Shan followed the Navajo’s gaze. He saw what had drawn Hostene’s eye. The smaller rocks that seemed scattered from the lower perspective could now be seen to have been arranged deliberately. There were not a lot of them, so their placement was not obvious, but from where the three men stood now the stones clearly defined nine separate squares.
Shan and Hostene stared from the plain to the painting, examining the tortoise again, watching as Yangke climbed down and began walking among the squares.
“The Emperor Yu,” Shan murmured as Yangke wove an erratic course through the stones.
“Emperor?”
“It’s an old story, from before history. The Tibetans borrowed many things from India and China, where the early astrologers wrote on tortoiseshells and bones. The mythical Emperor Yu received a tortoiseshell from the deities, inscribed with the magic square. He then traveled the nine provinces of his kingdom in the sequence of the numbers.” Shan traced a finger over the tortoise’s belly to demonstrate, pointing to the script that looked like an Arabic number three leaning to the right, then to another Tibetan digit that resembled a three with a tail. One, then two. It’s called the Nine Paces of Emperor Yu. My father told me the pattern is used in the West also, but there it is called the Seal of Saturn.”
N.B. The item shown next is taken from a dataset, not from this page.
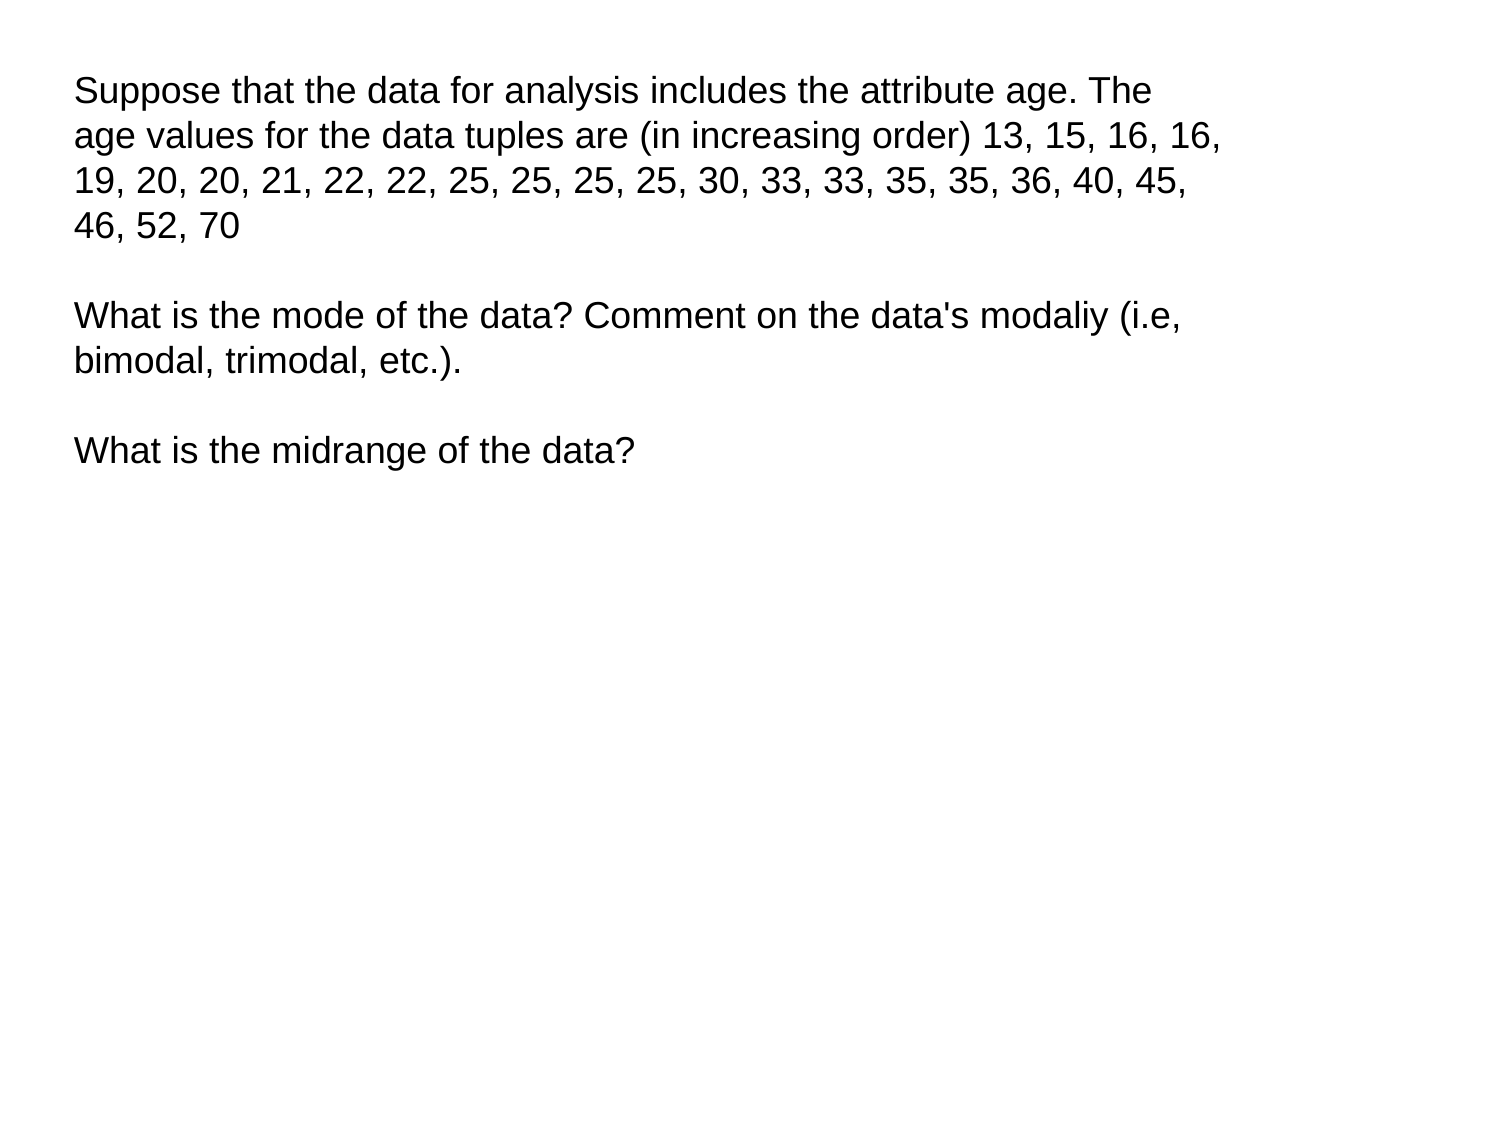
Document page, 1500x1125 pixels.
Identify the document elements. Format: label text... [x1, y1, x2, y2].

text_box Suppose that the data for analysis includes the attribute age. The age values for the data tuples are (in increasing order) 13, 15, 16, 16, 19, 20, 20, 21, 22, 22, 25, 25, 25, 25, 30, 33, 33, 35, 35, 36, 40, 45, 46, 52, 70 What is the mode of the data? Comment on the data's modaliy (i.e, bimodal, trimodal, etc.). What is the midrange of the data? [59, 59, 1240, 452]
“But we can see what’s before us. It’s obvious we have to keep climbing to the summit,” Hostene said, leaning on his staff. “And there is only one trail up,” he added, pointing to a long thread of shadow on the ridge to the east of the plain. “Why waste time walking zigzags on these squares?”
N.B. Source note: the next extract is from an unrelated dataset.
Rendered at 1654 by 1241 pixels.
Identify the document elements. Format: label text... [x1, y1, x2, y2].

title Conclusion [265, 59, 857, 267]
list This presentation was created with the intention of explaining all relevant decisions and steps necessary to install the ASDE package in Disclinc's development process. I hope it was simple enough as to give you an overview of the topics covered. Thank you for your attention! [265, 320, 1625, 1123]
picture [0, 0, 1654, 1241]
“Because the devout do not question their prescribed fate,” Shan replied as he started to climb down to the plain. “Because all life is a zigzag.”
“Abigail is up there,” Hostene said to his back but his protest had no energy.
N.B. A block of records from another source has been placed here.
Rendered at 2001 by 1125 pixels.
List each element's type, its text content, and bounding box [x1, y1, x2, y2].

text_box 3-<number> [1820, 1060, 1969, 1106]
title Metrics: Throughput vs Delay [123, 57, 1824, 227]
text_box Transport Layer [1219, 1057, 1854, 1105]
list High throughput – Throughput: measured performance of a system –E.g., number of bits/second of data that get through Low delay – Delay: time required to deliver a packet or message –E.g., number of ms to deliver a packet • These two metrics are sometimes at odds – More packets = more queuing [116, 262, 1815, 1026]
“A teacher of ancient religions would recognize the square, and she would have done what was intended,” Shan countered.
Hostene followed Shan out onto the plain.
Assuming that the top of the square would lie to the north, Yangke led them to the section corresponding to the number one. He dropped to his knees, extended his arms, and lowered his body to the ground, then pulled forward as he folded his body up.
“I don’t understand,” Hostene said.
Shan watched the Tibetan and gave a hesitant nod. “Yangke is right. We must be pilgrims in all respects. The pilgrim would proceed by prostrations.” He saw the frustration on Hostene’s face. “Some pilgrims still travel hundreds of miles this way, taking months to reach a shrine. We,” he said as he dropped to his knees, “only need repeat the Nine Paces of Emperor Yu.”
It was a slow, laborious process. On the third square, Yangke sneezed as he inched up from the dust of the reddish gravel that was scattered about the square. On the fifth square Shan paused for a moment to look at the white dust that suddenly appeared on his hand. At the edge of the last square, where their prostrations finished, there was an small overhanging shelf of rock that, from the perspective of someone walking by, would have obscured the words painted on the flat wall underneath. But they were prostrate pilgrims, and saw it. Om nidhi ghata praticcha svaha, they read.
“A mantra used in offering rituals,” Yangke said. “It refers to the sacred treasure flask.”
“But we could have just come here directly. It is the only way,” Hostene complained as they joined the short steep path that led to a bulging rock formation in the broad shape of a treasure flask.